(Records excerpted from a collection)
= = = = =

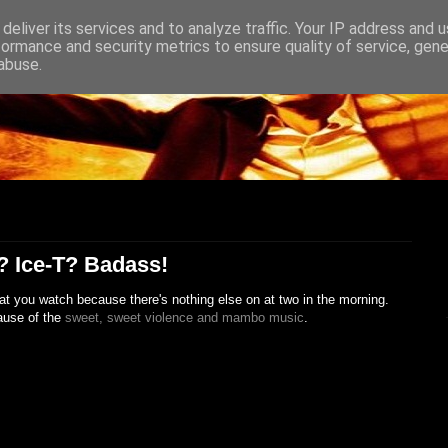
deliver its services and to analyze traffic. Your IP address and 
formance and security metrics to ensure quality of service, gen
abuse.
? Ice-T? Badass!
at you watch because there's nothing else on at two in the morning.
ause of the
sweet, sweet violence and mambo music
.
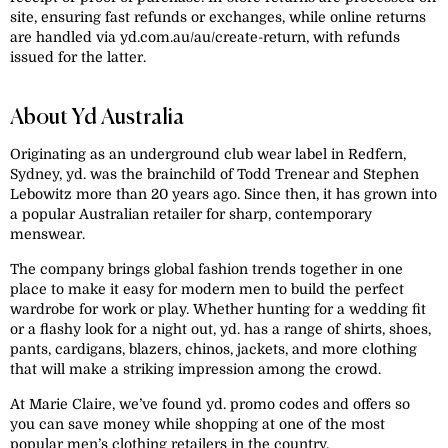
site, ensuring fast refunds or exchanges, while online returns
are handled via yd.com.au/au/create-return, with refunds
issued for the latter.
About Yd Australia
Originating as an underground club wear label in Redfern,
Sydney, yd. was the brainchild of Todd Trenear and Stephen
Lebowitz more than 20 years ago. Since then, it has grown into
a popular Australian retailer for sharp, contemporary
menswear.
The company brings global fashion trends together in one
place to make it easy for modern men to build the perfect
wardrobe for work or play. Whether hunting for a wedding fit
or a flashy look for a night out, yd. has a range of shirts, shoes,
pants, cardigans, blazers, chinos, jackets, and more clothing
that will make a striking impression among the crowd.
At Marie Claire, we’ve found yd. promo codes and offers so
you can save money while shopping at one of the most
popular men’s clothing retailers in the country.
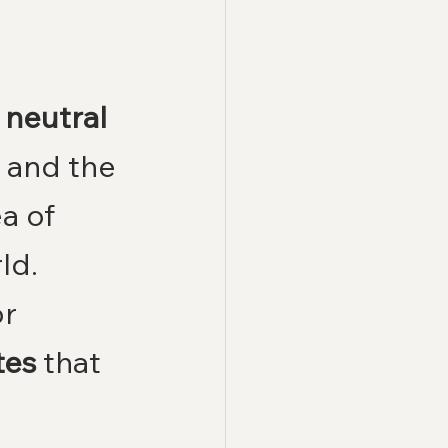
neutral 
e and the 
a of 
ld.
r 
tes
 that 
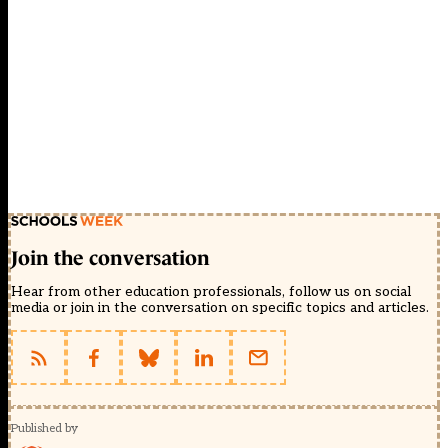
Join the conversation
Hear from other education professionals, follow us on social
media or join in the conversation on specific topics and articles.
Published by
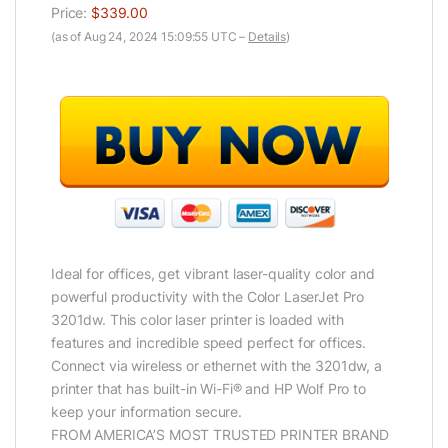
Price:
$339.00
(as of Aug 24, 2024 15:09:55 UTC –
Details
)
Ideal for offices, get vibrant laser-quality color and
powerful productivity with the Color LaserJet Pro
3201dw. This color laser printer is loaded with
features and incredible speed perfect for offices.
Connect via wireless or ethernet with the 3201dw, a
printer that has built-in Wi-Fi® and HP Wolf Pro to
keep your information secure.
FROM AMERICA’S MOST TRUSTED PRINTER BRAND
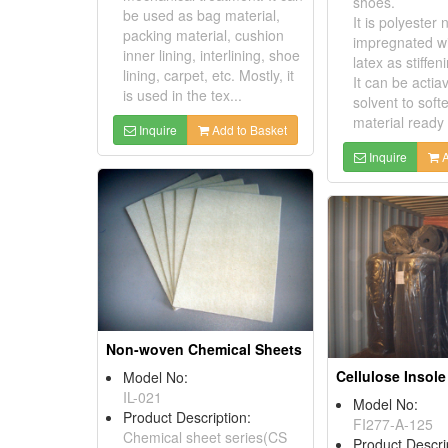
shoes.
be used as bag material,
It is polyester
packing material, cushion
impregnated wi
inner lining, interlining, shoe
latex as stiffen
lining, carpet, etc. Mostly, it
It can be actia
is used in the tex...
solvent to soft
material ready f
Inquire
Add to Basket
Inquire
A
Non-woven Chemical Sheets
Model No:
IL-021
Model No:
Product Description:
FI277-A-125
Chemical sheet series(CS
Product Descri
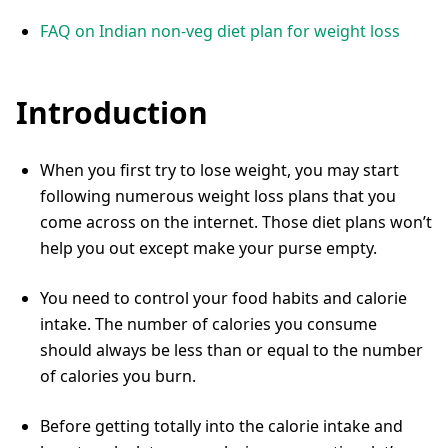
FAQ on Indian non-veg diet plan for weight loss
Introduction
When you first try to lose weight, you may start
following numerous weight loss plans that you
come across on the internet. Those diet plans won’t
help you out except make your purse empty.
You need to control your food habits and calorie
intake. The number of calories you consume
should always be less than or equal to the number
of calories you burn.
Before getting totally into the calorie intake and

= = = = =

YOUR ASSIGNMENT
Among the lines above, find those with the word "plans". Copy them.

EXERCISE ANSWER
following numerous weight loss plans that you
come across on the internet. Those diet plans won’t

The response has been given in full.